• _Énoncé_
Rédigez la suite de l'article ci-dessous sur les vagues de chaleur et le changement climatique, en reprenant juste après sa dernière phrase.

• _Texte du document_

::::::

PARIS (Reuters) - Les dommages économiques causés par les vagues de chaleur et la sécheresse pourraient surpasser l'impact de la crise énergétique traversée par l'Europe, a mis en garde le directeur de l'Agence spatiale européenne (ESA), qui appelle à une action urgente pour lutter contre le changement climatique.

Les vagues de chaleur successives, les incendies de forêt, le rétrécissement des cours d'eau et la hausse des températures terrestres mesurées depuis l'espace ne laissent aucun doute quant aux conséquences du dérèglement climatique sur l'agriculture et d'autres secteurs, a déclaré Josef Aschbacher à Reuters.

"Aujourd'hui, nous sommes très préoccupés par la crise énergétique, et à juste titre. Mais cette crise est très faible comparée à l'impact du changement climatique, qui est d'une ampleur bien plus grande et doit vraiment être combattu extrêmement rapidement", a-t-il ajouté.

Les vagues de chaleur et les inondations qui se multiplient suscitent des inquiétudes quant aux conditions météorologiques extrêmes dans le monde.

Plus de 57.200 hectares ont été ravagés par des feux de forêt en France cette année, soit près de six fois la moyenne annuelle.

L'Espagne a connu en juillet son mois le plus chaud depuis au moins 1961, en raison de la longue période de sécheresse.

Le Grand Lac salé de l'Utah, aux Etats-Unis, et le Pô, en Italie, sont à leur plus bas niveau jamais enregistré. En France, la Loire est désormais sous surveillance et en Allemagne, la faible niveau des eaux du Rhin menace la croissance économique.

Mardi, la Grande-Bretagne par ailleurs émis un nouvel avertissement orange de "chaleur extrême" après des températures record de plus de 40 degrés Celsius.

"La situation est assez grave. Nous avons vu des extrêmes qui n'avaient jamais été observés auparavant", a déclaré cette semaine le directeur de l'ESA à Reuters.

La montée des températures touche également la surface terrestre : les satellites Copernicus Sentinel-3 de l'ESA ont mesuré ces dernières semaines des températures "extrêmes" à la surface des sols, supérieures à 45°C en Grande-Bretagne, 50°C en France et 60°C en Espagne, a précisé Josef Aschbacher.

"C'est vraiment l'ensemble de l'écosystème qui change très, très vite et beaucoup plus vite que ce que les scientifiques prévoyaient jusqu'à il y a quelques années", a-t-il dit.

::::::

• _Matériel fourni_
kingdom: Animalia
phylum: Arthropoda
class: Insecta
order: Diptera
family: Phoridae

::::::

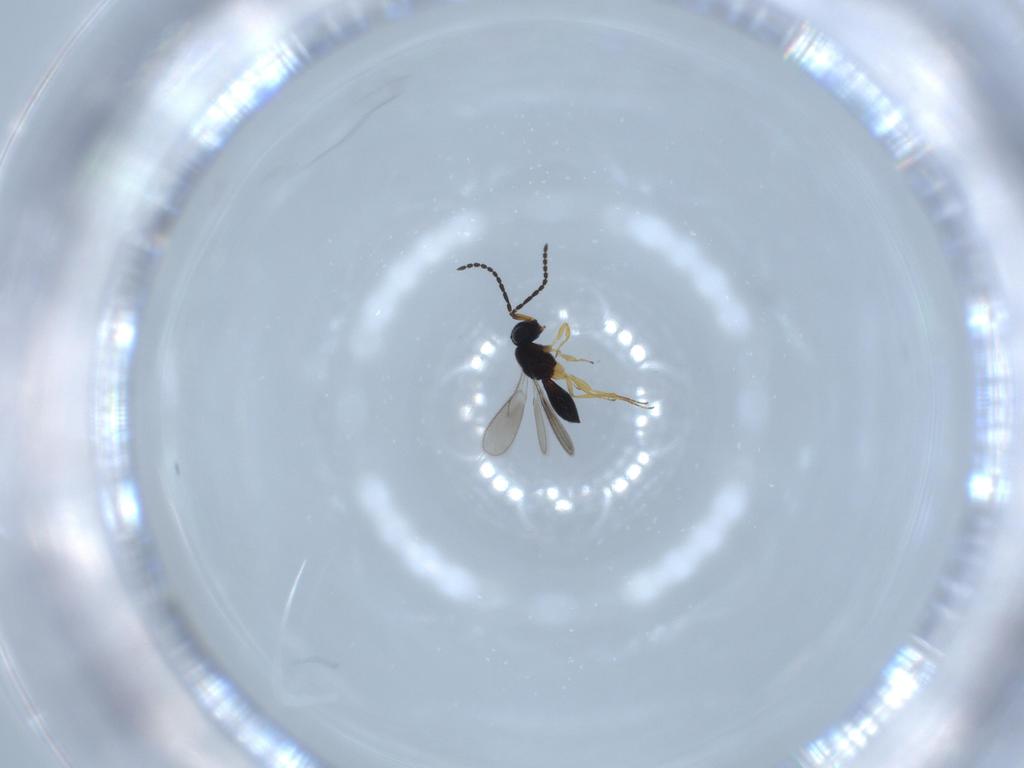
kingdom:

::::::

• _Résultat de l'exercice_
"Ce sont les sécheresses, les incendies, l'intensité des tempêtes, tout cela couplé ensemble, qui sont les signes visibles du changement climatique."

Les vents, avec les températures plus marquées, se renforcent et "les typhons sont beaucoup plus puissants qu'avant en termes de vitesse du vent et donc de dégâts".

MANQUE DE FINANCEMENT

Josef Aschbacher a été nommé à la tête de l'ESA, basée à Paris, l'année dernière, après avoir dirigé Copernicus, le programme d'observation de la Terre de l'Union européenne.

Les six familles de satellites Sentinel du programme sont chargés de lire les "signes vitaux" de la planète, évaluant le dioxyde de carbone, la hauteur des vagues ou encore les températures des terres et des océans.

Mais Copernicus est confronté à un déficit de financement lié au Brexit : 750 millions d'euros nécessaires pour contribuer au développement d'une deuxième génération de satellites, que la Grande-Bretagne aurait dû fournir par l'intermédiaire de l'Union européenne, sont actuellement en discussion.

L'ESA doit notamment discuter en novembre d'un paquet de financement pour l'observation de la Terre d'une valeur estimée à 3 milliards d'euros.

Face aux détracteurs de la lutte contre le changement climatique, Josef Aschbacher rejette ce qu'il appelle deux mythes.

"Le premier est que les gens pensent que l'on peut attendre et qu'en attendant, on va s'en sortir".

"Le second est que la lutte contre le changement climatique coûtera beaucoup d'argent (...) et affectera les personnes les plus pauvres, et que nous ne devrions pas le faire".

Ne pas tenir compte des avertissements tels que la crise météorologique de cette année pourrait coûter des centaines de milliers de milliards de dollars au cours du siècle, estime t-il.

"Bien sûr, il y a toujours eu des fluctuations météorologiques (...) mais jamais de cette ampleur. Il n'y a aucun doute dans mon esprit que cela est dû au changement climatique."

(Reportage Tim Hepher, avec la contribution de Joey Roulette ; version française Kate Entringer)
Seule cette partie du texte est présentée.